What is required: Format these lines as a Markdown table with the columns Row and Text, skipping blank lines and leaving out the pictures. Begin at the first line and stop after the line that contains "và tất cả các".

(Records from a collection)
------------------------------
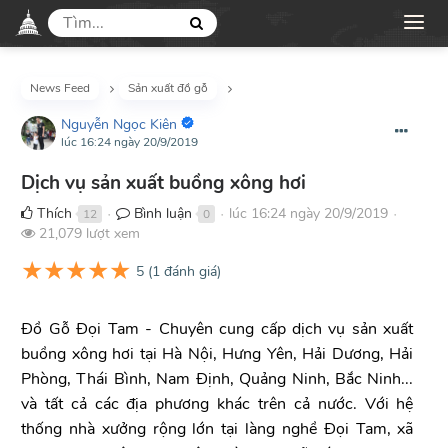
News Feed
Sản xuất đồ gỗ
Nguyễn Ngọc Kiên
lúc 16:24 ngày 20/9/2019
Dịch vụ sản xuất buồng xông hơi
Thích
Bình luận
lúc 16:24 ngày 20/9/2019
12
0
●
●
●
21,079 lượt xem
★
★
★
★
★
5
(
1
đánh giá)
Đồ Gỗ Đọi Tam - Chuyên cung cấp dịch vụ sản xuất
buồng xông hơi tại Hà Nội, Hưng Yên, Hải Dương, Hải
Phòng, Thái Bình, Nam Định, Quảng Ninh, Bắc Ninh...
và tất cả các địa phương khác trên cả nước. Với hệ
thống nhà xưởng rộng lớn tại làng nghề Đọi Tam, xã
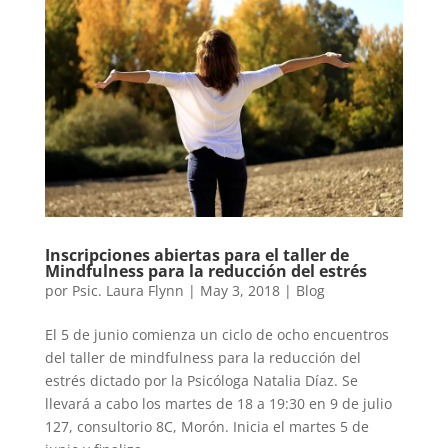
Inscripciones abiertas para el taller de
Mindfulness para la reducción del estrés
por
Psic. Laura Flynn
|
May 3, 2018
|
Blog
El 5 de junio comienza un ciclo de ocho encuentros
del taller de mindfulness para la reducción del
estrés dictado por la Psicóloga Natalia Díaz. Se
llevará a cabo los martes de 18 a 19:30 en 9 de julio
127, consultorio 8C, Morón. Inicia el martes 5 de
------------------------------
Result of this exercise:
| Row | Text |
|---|---|
| 1 | News Feed |
| 2 | Sản xuất đồ gỗ |
| 3 | Nguyễn Ngọc Kiên |
| 4 | lúc 16:24 ngày 20/9/2019 |
| 5 | Dịch vụ sản xuất buồng xông hơi |
| 6 | Thích |
| 7 | Bình luận |
| 8 | lúc 16:24 ngày 20/9/2019 |
| 9 | 12 |
| 10 | 0 |
| 11 | ● |
| 12 | ● |
| 13 | ● |
| 14 | 21,079 lượt xem |
| 15 | ★ |
| 16 | ★ |
| 17 | ★ |
| 18 | ★ |
| 19 | ★ |
| 20 | 5 |
| 21 | ( |
| 22 | 1 |
| 23 | đánh giá) |
| 24 | Đồ Gỗ Đọi Tam - Chuyên cung cấp dịch vụ sản xuất |
| 25 | buồng xông hơi tại Hà Nội, Hưng Yên, Hải Dương, Hải |
| 26 | Phòng, Thái Bình, Nam Định, Quảng Ninh, Bắc Ninh... |
| 27 | và tất cả các địa phương khác trên cả nước. Với hệ |